Alors que le dossier est sous le coup d'une injonction et retourne devant le tribunal ce matin, le ministère des Ressources naturelles (MRN) a délivré hier le permis de coupe visant le mont Kaaikop, dans les Laurentides.

Le geste ne laisse aucun doute sur les intentions du gouvernement dans ce dossier, estime Claude Samson, membre de la Coalition pour la préservation du mont Kaaikop.

«Ça prouve qu'ils se moquent des citoyens et de tous les éléments qu'on a mis sur la table», affirmé M. Samson à La Presse.

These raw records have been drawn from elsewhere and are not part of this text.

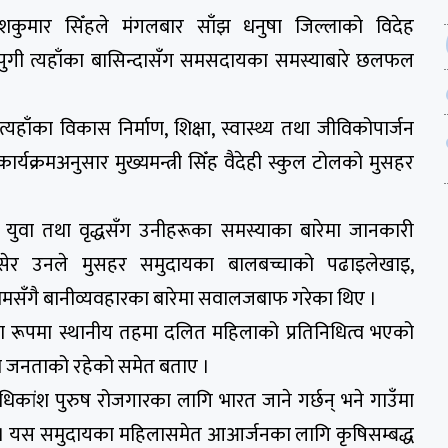
सतिशकुमार सिँहले मंगलबार साँझ धनुषा जिल्लाको विदेह
 पुगी त्यहाँका बासिन्दासँग समसदायका समस्याबारे छलफल
ा विकास निर्माण, शिक्षा, स्वास्थ्य तथा जीविकोपार्जन
र्यक्रमअनुसार मुख्यमन्त्री सिँह वैदेही स्कुल टोलको मुसहर
का, युवा तथा वृद्धसँग उनीहरूका समस्याका बारेमा जानकारी
बसेर उनले मुसहर समुदायका बालबच्चाको पढाइलेखाइ,
ामसँगै बानीव्यवहारका बारेमा सवालजबाफ गरेका थिए ।
का रूपमा स्थानीय तहमा दलित महिलाको प्रतिनिधित्व भएको
यका जनताको रहेको समेत बताए ।
धिकांश पुरुष रोजगारका लागि भारत जाने गर्छन् भने गाउँमा
् । यस समुदायका महिलासमेत आआर्जनका लागि कृषिसम्बद्ध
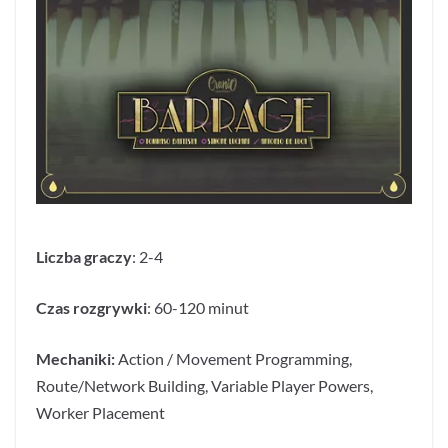
Liczba graczy
: 2-4
Czas rozgrywki
: 60-120 minut
Mechaniki:
Action / Movement Programming,
Route/Network Building, Variable Player Powers,
Worker Placement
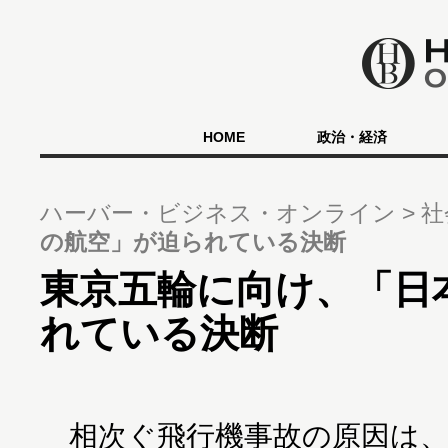
HOME
政治・経済
ハーバー・ビジネス・オンライン
社
の航空」が迫られている決断
東京五輪に向け、「日
れている決断
相次ぐ飛行機事故の原因は、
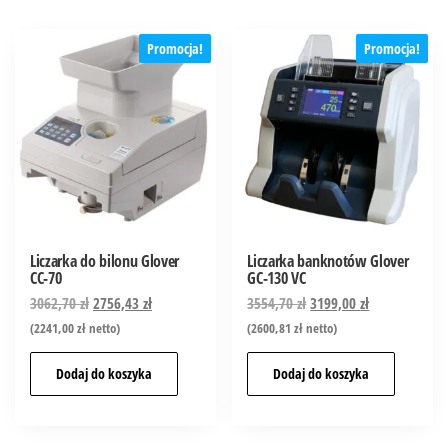
Promocja!
Promocja!
Liczarka do bilonu Glover
Liczarka banknotów Glover
CC-70
GC-130 VC
3062,70
zł
2756,43
zł
3554,70
zł
3199,00
zł
(
2241,00
zł
netto)
(
2600,81
zł
netto)
Dodaj do koszyka
Dodaj do koszyka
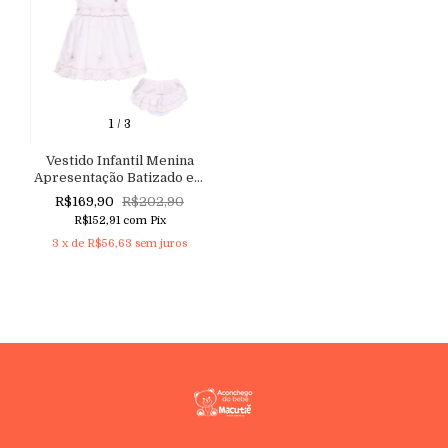
1
/
3
Vestido Infantil Menina
Apresentação Batizado em
tricoline com Manga
R$169,90
R$202,90
Princesa, Bordado floral e
R$152,91
com
Pix
Barrado Nuvem Aconchego
3
x de
R$56,63
sem juros
do Bebê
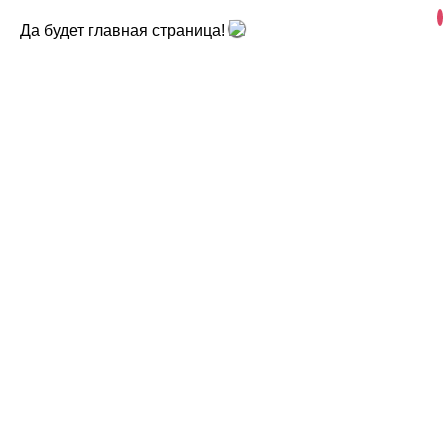
Да будет главная страница!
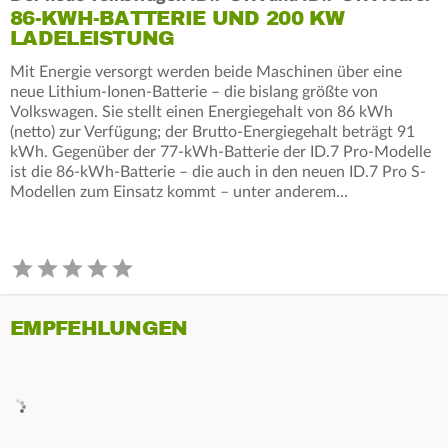
86-KWH-BATTERIE UND 200 KW
LADELEISTUNG
Mit Energie versorgt werden beide Maschinen über eine
neue Lithium-Ionen-Batterie – die bislang größte von
Volkswagen. Sie stellt einen Energiegehalt von 86 kWh
(netto) zur Verfügung; der Brutto-Energiegehalt beträgt 91
kWh. Gegenüber der 77-kWh-Batterie der ID.7 Pro-Modelle
ist die 86-kWh-Batterie – die auch in den neuen ID.7 Pro S-
Modellen zum Einsatz kommt – unter anderem…
EMPFEHLUNGEN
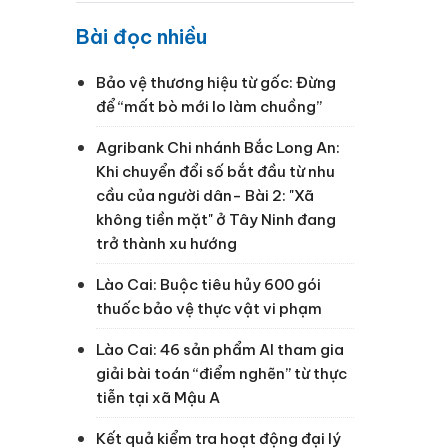
Bài đọc nhiều
Bảo vệ thương hiệu từ gốc: Đừng
để “mất bò mới lo làm chuồng”
Agribank Chi nhánh Bắc Long An:
Khi chuyển đổi số bắt đầu từ nhu
cầu của người dân- Bài 2: "Xã
không tiền mặt" ở Tây Ninh đang
trở thành xu hướng
Lào Cai: Buộc tiêu hủy 600 gói
thuốc bảo vệ thực vật vi phạm
Lào Cai: 46 sản phẩm AI tham gia
giải bài toán “điểm nghẽn” từ thực
tiễn tại xã Mậu A
Kết quả kiểm tra hoạt động đại lý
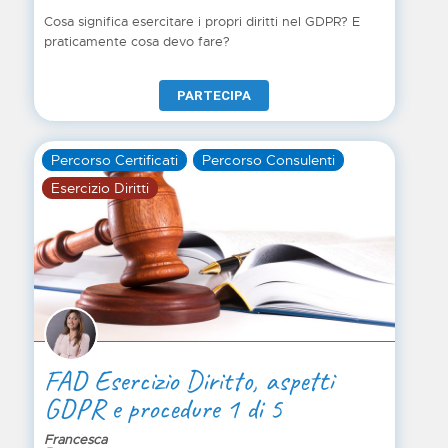
Cosa significa esercitare i propri diritti nel GDPR? E
praticamente cosa devo fare?
PARTECIPA
Percorso Certificati
Percorso Consulenti
Esercizio Diritti
FAD Esercizio Diritto, aspetti
GDPR e procedure 1 di 5
Francesca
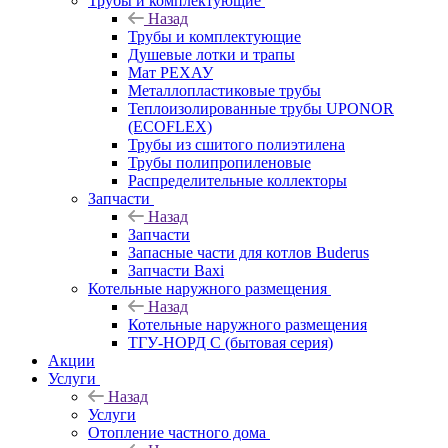
Трубы и комплектующие
Назад
Трубы и комплектующие
Душевые лотки и трапы
Мат РЕХАУ
Металлопластиковые трубы
Теплоизолированные трубы UPONOR
(ECOFLEX)
Трубы из сшитого полиэтилена
Трубы полипропиленовые
Распределительные коллекторы
Запчасти
Назад
Запчасти
Запасные части для котлов Buderus
Запчасти Baxi
Котельные наружного размещения
Назад
Котельные наружного размещения
ТГУ-НОРД С (бытовая серия)
Акции
Услуги
Назад
Услуги
Отопление частного дома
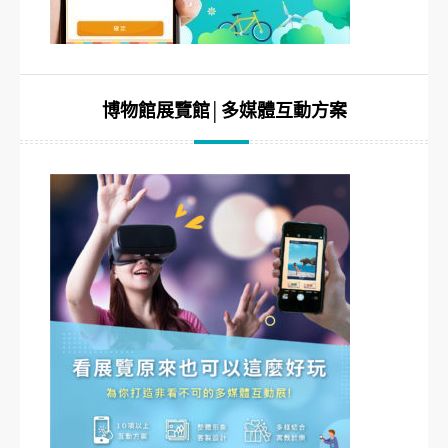
博物館展覽館│多媒體互動方案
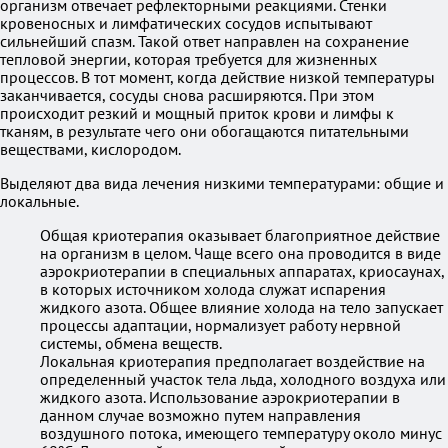
организм отвечает рефлекторными реакциями. Стенки
кровеносных и лимфатических сосудов испытывают
сильнейший спазм. Такой ответ направлен на сохранение
тепловой энергии, которая требуется для жизненных
процессов. В тот момент, когда действие низкой температуры
заканчивается, сосуды снова расширяются. При этом
происходит резкий и мощный приток крови и лимфы к
тканям, в результате чего они обогащаются питательными
веществами, кислородом.
Выделяют два вида лечения низкими температурами: общие и
локальные.
Общая криотерапия оказывает благоприятное действие
на организм в целом. Чаще всего она проводится в виде
аэрокриотерапии в специальных аппаратах, криосаунах,
в которых источником холода служат испарения
жидкого азота. Общее влияние холода на тело запускает
процессы адаптации, нормализует работу нервной
системы, обмена веществ.
Локальная криотерапия предполагает воздействие на
определенный участок тела льда, холодного воздуха или
жидкого азота. Использование аэрокриотерапии в
данном случае возможно путем направления
воздушного потока, имеющего температуру около минус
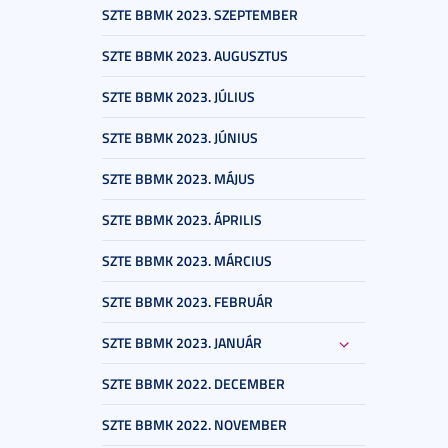
SZTE BBMK 2023. SZEPTEMBER
SZTE BBMK 2023. AUGUSZTUS
SZTE BBMK 2023. JÚLIUS
SZTE BBMK 2023. JÚNIUS
SZTE BBMK 2023. MÁJUS
SZTE BBMK 2023. ÁPRILIS
SZTE BBMK 2023. MÁRCIUS
SZTE BBMK 2023. FEBRUÁR
SZTE BBMK 2023. JANUÁR
SZTE BBMK 2022. DECEMBER
SZTE BBMK 2022. NOVEMBER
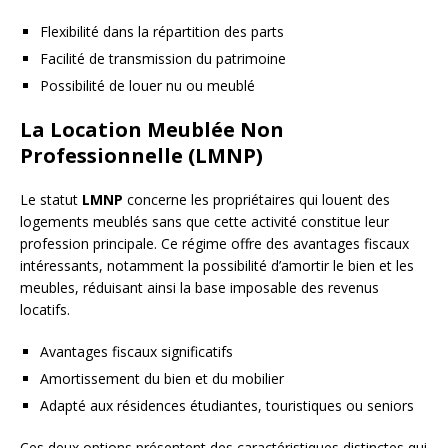
Flexibilité dans la répartition des parts
Facilité de transmission du patrimoine
Possibilité de louer nu ou meublé
La Location Meublée Non
Professionnelle (LMNP)
Le statut
LMNP
concerne les propriétaires qui louent des
logements meublés sans que cette activité constitue leur
profession principale. Ce régime offre des avantages fiscaux
intéressants, notamment la possibilité d’amortir le bien et les
meubles, réduisant ainsi la base imposable des revenus
locatifs.
Avantages fiscaux significatifs
Amortissement du bien et du mobilier
Adapté aux résidences étudiantes, touristiques ou seniors
Ces deux options présentent des caractéristiques distinctes qui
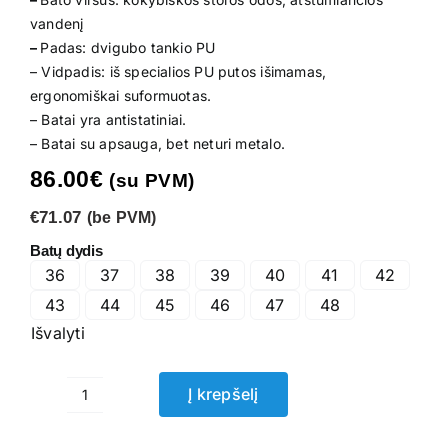
vandenį
–
Padas: dvigubo tankio PU
– Vidpadis: iš specialios PU putos išimamas,
ergonomiškai suformuotas.
– Batai yra antistatiniai.
– Batai su apsauga, bet neturi metalo.
86.00
€
(su PVM)
€71.07
(be PVM)
Batų dydis
36
37
38
39
40
41
42
43
44
45
46
47
48
Išvalyti
Į krepšelį
produkto
kiekis:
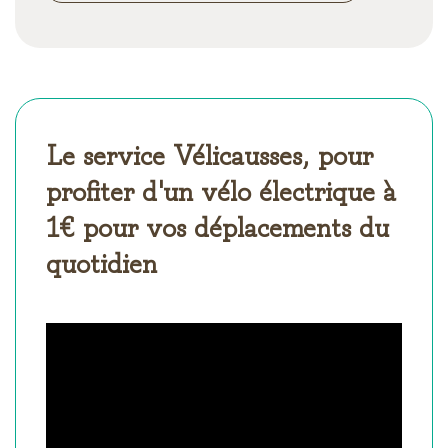
Le service Vélicausses, pour
profiter d'un vélo électrique à
1€ pour vos déplacements du
quotidien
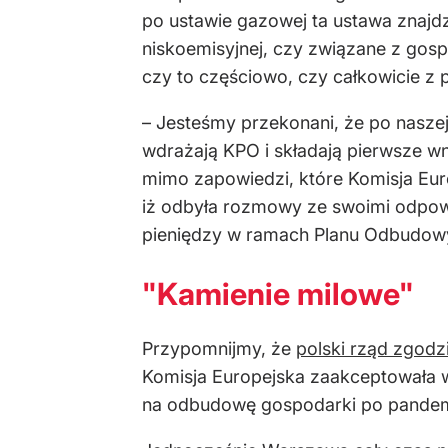
po ustawie gazowej ta ustawa znajdz
niskoemisyjnej, czy związane z go
czy to częściowo, czy całkowicie z p
–
Jesteśmy przekonani, że po naszej
wdrażają KPO i składają pierwsze wn
mimo zapowiedzi, które Komisja Eur
iż odbyła rozmowy ze swoimi odpowie
pieniędzy w ramach Planu Odbudow
"Kamienie milowe"
Przypomnijmy, że
polski rząd zgodzi
Komisja Europejska zaakceptowała w
na odbudowę gospodarki po pandem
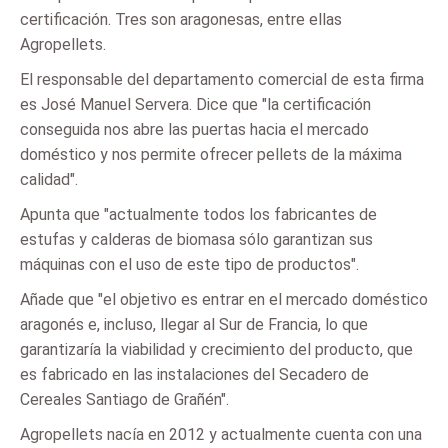
certificación. Tres son aragonesas, entre ellas
Agropellets.
El responsable del departamento comercial de esta firma
es José Manuel Servera. Dice que "la certificación
conseguida nos abre las puertas hacia el mercado
doméstico y nos permite ofrecer pellets de la máxima
calidad".
Apunta que "actualmente todos los fabricantes de
estufas y calderas de biomasa sólo garantizan sus
máquinas con el uso de este tipo de productos".
Añade que "el objetivo es entrar en el mercado doméstico
aragonés e, incluso, llegar al Sur de Francia, lo que
garantizaría la viabilidad y crecimiento del producto, que
es fabricado en las instalaciones del Secadero de
Cereales Santiago de Grañén".
Agropellets nacía en 2012 y actualmente cuenta con una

«Ils peuvent bien délivrer un permis de coupe, mais l'injonction tient toujours, a-t-il ajouté. On maintient que notre dossier est valable et valide.»

Il ajoute que le gouvernement a attendu à la dernière minute, hier, pour transmettre aux opposants à la coupe forestière les témoignages et documents qui seront présentés ce matin à la Cour supérieure.

La Cour doit décider si elle prolonge l'injonction provisoire qu'elle a accordée à la fin de décembre à la municipalité de Sainte-Lucie-des-Laurentides.

Sainte-Lucie s'oppose aux coupes de bois publiées en 2012 par le MRN mais passées inaperçues.

Une vive opposition

Le printemps dernier, la municipalité a présenté un projet d'aire protégée pour le mont Kaaikop, deuxième massif des Laurentides après le mont Tremblant.

Devant le tribunal, la municipalité demande le report d'un an des coupes forestières d'une superficie de 180 hectares qui sont prévues dans les hauteurs du massif, le temps de faire des inventaires écologiques.

L'opposition aux coupes réunit une large coalition, dont de nombreuses municipalités des Laurentides ainsi que la communauté des Mohawks de Kahnawake, qui vit dans une réserve juste au sud du mont Kaaikop.

Le MRN n'a pas voulu commenter le dossier hier. Il a renvoyé La Presse au ministère de la Justice, qui n'a pas rappelé.

Dans les documents transmis hier aux opposants, les témoins du MRN affirment que le projet de coupes au mont Kaaikop a fait l'objet des consultations prévues dans le nouveau régime forestier, ce que les opposants contestent.

Le MRN affirme par ailleurs que des analyses effectuées entre 2006 et 2008 n'ont pas révélé la présence d'écosystèmes dignes d'être protégés sur le mont Kaaikop.

Cependant, a appris La Presse, ces analyses ont été faites uniquement par cartographie aérienne, et non par une inspection du terrain.

Le permis délivré hier est au profit du Groupe Crête Division Riopel, à Saint-Faustin-Lac-Carré. L'entreprise n'a pas rappelé La Presse hier.

La Presse a pu parcourir récemment une partie des zones visées par les coupes et repérer plusieurs arbres de taille impressionnante, notamment des sapins baumiers de près de 60 cm de diamètre.

Selon les cartes que La Presse a pu consulter, la principale cible de la coupe est une vieille sapinière de 68 hectares abritant des spécimens dont l'âge moyen atteint 90 ans.

Cependant, affirme le MRN dans ses documents, le vent a fait tomber plusieurs arbres dans ce massif ancien, ce qui le condamne à moyen terme.

Des experts consultés hier ont néanmoins invité le gouvernement à se montrer prudent dans le dossier.

«Pour une scierie, plus le diamètre est gros, plus c'est intéressant, dit Alison Munson, professeure à la faculté de foresterie et géomatique à l'Université Laval. Mais en même temps, les arbres de cette taille sont de plus en plus rares. C'est donc aussi un enjeu écologique pour la province, le manque de vieilles forêts. Un enjeu clairement identifié par le Ministère.»